La loi Création et Internet est entrée en vigueur. Nicolas Sarkozy ne s'est pas donné le temps de réfléchir et n'a mis que deux jours après la décision du Conseil constitutionnel pour promulguer la loi Hadopi, publiée samedi 13 juin au Journal Officiel.

Nicolas Sarkozy n’aura pas traîné, sans doute pour etouffer tout risque de voir monter la demande de ne pas promuguer la loi. Malgré un coup très dur porté par le Conseil constitutionnel, qui a vidé de sa substance le mécanisme de la riposte graduée, le Président de la République a promulgué vendredi la loi Création et Internet, amoindrie des dispositions censurées par les sages. La loi a été publiée au Journal Officiel ce samedi, et entre donc en vigueur. Il faudra désormais parler de la « loi n° 2009-669 du 12 juin 2009 favorisant la diffusion et la protection de la création sur internet ».

Un nouveau texte devrait être présenté dès ce mois-ci en Conseil des ministres pour donner aux juges le pouvoir le prononcer les sanctions, ce qui sera de toute façon à la fois inutile et beaucoup mieux encadré que s’il était agit d’une décision administrative. Contrairement à l’Hadopi première du nom, qui avait fait l’impasse sur la question malgré les très nombreux avertissements de ses opposants, l’Hadopi 2 devra nécessairement respecter les droits de la défense avec le respect de la présomption d’innocence et du droit à un jugement contradictoire.

Quoi qu’il en soit, la machine à condamner en masse que voulait installer l’Hadopi est cassée. Il n’en reste plus qu’une machine à spams, qui aura pour mission d’envoyer des e-mails et lettres recommandées sur la base de relevés d’infractions dont le Conseil constitutionnel a dit qu’ils ne pouvaient pas constituer des preuves suffisantes. Elle garde également son pouvoir de labelliser les offres légales et les moyens de sécurisation, dont l’installation ne sera plus obligatoire pour démontrer le respect de l’obligation de surveillance.

L’Hadopi 2, si elle confie un pouvoir spécifique aux tribunaux pour appliquer les sanctions, sera fortement limitée dans ses effets par les garanties fondamentales exigées par le Conseil constitutionnel. Chaque dossier devra être instruit avec la constitution d’une enquête qui aura pour charge de démontrer la matérialité des faits reprochés au titulaire de l’abonnement à Internet. Une lourdeur considérable qui devrait limiter à une poignée le nombre d’affaires traitées chaque année, là où Nicolas Sarkozy avait souhaité faire condamner par l’Hadopi jusqu’à 1.000 internautes par jour.

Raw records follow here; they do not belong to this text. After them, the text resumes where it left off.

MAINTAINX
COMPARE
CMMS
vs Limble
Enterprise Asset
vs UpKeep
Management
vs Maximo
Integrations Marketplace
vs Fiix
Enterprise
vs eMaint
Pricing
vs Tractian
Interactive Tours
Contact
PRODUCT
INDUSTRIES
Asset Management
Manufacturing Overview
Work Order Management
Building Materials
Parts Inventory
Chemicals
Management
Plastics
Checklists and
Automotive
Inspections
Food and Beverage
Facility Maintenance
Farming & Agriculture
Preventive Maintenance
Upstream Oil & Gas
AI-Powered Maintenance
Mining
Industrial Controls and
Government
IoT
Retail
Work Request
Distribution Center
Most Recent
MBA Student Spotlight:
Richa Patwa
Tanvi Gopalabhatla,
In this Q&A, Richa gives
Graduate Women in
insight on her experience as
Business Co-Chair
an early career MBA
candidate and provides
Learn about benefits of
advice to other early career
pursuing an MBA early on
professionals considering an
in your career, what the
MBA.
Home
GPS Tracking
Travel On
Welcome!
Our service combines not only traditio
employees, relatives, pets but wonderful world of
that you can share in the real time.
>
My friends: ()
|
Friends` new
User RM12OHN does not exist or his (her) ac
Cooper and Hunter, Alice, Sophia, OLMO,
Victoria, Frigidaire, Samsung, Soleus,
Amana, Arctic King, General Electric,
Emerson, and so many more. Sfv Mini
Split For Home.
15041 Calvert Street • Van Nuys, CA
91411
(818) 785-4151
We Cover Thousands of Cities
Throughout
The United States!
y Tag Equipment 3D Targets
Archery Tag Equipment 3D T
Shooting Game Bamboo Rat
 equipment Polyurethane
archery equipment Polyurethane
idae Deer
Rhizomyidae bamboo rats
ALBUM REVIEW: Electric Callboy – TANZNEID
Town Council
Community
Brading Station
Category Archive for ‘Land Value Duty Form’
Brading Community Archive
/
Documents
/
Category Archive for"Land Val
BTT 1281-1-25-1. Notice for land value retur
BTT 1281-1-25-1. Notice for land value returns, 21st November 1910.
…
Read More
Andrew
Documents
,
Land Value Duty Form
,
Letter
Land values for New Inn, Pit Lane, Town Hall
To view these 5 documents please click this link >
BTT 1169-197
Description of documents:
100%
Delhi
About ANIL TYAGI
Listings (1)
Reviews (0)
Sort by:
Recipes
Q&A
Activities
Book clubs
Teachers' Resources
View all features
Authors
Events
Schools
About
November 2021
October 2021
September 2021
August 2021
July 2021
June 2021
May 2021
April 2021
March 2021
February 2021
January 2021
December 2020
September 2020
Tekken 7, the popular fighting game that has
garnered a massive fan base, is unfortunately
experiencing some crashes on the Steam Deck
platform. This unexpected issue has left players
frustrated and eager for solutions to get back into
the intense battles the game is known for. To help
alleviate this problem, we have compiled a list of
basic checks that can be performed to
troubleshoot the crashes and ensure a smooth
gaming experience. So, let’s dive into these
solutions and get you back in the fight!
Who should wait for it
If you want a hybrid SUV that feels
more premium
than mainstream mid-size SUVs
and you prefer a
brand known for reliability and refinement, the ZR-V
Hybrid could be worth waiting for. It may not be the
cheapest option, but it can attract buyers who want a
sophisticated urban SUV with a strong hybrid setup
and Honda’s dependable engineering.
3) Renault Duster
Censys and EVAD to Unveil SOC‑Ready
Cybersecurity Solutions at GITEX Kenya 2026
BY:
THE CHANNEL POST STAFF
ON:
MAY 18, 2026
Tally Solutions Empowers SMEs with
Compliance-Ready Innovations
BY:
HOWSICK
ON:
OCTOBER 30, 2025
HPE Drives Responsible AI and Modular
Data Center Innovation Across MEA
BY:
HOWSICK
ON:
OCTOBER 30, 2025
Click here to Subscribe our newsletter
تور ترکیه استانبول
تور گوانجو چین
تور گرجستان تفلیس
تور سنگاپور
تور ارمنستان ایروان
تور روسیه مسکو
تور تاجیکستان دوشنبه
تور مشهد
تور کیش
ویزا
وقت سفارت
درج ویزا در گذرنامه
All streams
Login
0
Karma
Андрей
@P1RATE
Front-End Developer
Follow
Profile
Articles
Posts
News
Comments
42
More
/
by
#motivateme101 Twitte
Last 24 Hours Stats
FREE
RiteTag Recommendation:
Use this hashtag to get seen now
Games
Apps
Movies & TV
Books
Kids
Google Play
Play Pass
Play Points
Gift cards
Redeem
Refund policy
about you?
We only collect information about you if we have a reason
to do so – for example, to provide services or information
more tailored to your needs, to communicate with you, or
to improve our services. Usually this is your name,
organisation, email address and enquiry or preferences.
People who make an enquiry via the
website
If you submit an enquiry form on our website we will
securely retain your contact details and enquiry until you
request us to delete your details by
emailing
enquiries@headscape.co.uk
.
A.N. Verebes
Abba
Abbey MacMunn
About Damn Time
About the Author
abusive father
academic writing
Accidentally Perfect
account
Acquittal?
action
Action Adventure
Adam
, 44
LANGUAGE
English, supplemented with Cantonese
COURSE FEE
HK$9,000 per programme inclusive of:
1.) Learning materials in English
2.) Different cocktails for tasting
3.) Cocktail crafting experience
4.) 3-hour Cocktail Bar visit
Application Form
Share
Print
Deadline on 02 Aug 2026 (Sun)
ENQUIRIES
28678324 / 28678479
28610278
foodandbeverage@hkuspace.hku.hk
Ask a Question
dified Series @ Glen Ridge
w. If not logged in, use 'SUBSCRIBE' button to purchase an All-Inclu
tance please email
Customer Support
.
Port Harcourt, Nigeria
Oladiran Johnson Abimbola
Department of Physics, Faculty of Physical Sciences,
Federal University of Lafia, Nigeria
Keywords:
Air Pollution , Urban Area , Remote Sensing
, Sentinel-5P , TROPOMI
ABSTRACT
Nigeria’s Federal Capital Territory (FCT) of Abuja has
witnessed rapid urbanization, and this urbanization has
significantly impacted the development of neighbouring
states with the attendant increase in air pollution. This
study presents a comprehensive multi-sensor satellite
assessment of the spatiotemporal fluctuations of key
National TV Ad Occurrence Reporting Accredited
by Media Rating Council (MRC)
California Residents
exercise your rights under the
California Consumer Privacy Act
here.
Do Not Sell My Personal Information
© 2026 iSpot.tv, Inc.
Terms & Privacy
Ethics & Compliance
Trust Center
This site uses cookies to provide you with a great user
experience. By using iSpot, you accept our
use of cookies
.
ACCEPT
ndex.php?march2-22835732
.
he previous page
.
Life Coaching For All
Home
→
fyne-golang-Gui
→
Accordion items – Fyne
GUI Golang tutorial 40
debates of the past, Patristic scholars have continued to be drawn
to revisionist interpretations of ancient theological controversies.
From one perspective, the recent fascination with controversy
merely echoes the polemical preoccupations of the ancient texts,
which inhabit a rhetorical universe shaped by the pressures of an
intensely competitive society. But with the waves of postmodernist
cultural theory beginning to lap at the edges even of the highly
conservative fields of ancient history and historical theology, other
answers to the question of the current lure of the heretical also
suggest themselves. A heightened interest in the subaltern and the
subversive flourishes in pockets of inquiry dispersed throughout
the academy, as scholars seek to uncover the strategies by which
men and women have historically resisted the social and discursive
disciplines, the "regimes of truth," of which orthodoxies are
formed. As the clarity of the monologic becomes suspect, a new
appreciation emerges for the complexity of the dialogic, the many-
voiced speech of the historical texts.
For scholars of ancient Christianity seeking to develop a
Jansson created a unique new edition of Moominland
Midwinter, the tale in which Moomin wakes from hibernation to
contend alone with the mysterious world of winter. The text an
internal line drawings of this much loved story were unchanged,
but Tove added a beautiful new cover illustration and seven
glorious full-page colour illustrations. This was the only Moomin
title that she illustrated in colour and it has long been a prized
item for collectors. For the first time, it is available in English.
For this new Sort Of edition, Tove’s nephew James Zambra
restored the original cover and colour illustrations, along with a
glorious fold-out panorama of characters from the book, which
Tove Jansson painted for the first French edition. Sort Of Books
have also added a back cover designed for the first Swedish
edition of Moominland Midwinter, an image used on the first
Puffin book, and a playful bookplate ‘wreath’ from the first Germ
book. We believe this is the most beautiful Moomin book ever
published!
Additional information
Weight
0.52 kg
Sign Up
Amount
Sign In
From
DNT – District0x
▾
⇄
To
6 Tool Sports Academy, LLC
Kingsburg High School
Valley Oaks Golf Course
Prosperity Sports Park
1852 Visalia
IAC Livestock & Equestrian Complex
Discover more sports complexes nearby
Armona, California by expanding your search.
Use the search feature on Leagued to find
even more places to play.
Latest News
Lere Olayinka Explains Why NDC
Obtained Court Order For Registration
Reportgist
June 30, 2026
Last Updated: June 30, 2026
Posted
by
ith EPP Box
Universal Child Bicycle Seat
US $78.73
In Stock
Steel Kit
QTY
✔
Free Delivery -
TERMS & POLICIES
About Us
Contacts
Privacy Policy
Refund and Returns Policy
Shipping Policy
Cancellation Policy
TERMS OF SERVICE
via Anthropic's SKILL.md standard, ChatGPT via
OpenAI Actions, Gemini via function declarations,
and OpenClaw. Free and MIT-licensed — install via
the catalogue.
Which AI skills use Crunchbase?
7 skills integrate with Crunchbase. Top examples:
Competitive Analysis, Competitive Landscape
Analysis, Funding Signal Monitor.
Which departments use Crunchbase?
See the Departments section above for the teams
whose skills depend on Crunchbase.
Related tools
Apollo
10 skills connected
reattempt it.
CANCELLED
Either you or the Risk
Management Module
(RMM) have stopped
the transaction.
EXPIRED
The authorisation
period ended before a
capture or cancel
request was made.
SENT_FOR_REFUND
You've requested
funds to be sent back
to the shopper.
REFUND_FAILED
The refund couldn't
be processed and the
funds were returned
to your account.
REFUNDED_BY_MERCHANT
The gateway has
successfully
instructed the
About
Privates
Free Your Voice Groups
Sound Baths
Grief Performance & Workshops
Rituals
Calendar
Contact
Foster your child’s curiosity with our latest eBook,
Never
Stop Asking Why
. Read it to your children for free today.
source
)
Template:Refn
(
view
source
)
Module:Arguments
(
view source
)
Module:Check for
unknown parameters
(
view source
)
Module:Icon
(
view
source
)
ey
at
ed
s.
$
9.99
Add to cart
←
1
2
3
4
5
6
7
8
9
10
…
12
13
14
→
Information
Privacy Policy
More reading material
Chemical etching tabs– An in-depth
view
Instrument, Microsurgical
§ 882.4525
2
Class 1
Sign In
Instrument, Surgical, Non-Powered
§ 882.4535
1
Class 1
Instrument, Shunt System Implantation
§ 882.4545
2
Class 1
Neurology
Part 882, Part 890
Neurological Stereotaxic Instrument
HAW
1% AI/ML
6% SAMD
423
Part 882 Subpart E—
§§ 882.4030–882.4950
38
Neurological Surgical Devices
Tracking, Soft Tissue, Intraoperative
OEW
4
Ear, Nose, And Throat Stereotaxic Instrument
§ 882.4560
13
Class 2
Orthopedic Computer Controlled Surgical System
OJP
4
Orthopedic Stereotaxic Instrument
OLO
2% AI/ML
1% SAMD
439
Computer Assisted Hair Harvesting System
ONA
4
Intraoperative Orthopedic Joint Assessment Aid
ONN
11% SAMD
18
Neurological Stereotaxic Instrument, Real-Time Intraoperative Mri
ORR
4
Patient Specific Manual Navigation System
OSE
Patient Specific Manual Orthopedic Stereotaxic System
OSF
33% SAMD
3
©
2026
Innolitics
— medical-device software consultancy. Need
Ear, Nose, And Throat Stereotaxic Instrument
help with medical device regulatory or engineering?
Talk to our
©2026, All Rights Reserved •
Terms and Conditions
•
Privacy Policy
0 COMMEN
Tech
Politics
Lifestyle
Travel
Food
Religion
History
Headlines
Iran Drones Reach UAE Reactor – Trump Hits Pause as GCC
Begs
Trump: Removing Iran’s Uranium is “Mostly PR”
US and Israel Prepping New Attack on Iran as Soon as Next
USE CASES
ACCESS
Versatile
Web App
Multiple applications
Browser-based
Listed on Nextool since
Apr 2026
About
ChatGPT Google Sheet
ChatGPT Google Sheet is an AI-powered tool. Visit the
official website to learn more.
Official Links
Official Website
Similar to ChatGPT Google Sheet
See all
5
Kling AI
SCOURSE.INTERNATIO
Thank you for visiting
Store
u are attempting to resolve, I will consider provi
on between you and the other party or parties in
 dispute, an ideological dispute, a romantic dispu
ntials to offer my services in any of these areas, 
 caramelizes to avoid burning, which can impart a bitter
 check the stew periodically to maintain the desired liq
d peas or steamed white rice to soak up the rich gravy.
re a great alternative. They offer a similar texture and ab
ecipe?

Cette réduction drastique du nombre d’affaires, qui pourrait d’ailleurs n’aboutir à aucune condamnation tant la démonstration de la culpabilité de l’abonné promet d’être complexe, pose une question supplémentaire. Il était déjà contesté de dépenser 100 millions d’euros pour que les FAI adaptent leurs infrastructures à la suspension de 1.000 accès par jour. La dépense ne devient-elle pas complètement folle et inacceptable pour traiter un nombre d’affaires sans doute ridiculement faible ?

Face à cette réalité qu’il aura bien du mal à nier, le gouvernement devrait probablement se tourner vers le système d’amendes qu’il avait refusé. Il aura le double avantage d’être applicable immédiatement, et de ne pas aller contre la liberté fondamentale de l’accès à Internet, telle que définie par le Conseil constitutionnel. Mais même pour une amende, les tribunaux devront apporter la preuve matérielle que l’abonné a manqué à son obligation de surveillance. Une démonstration qui semble absolument impossible à réaliser.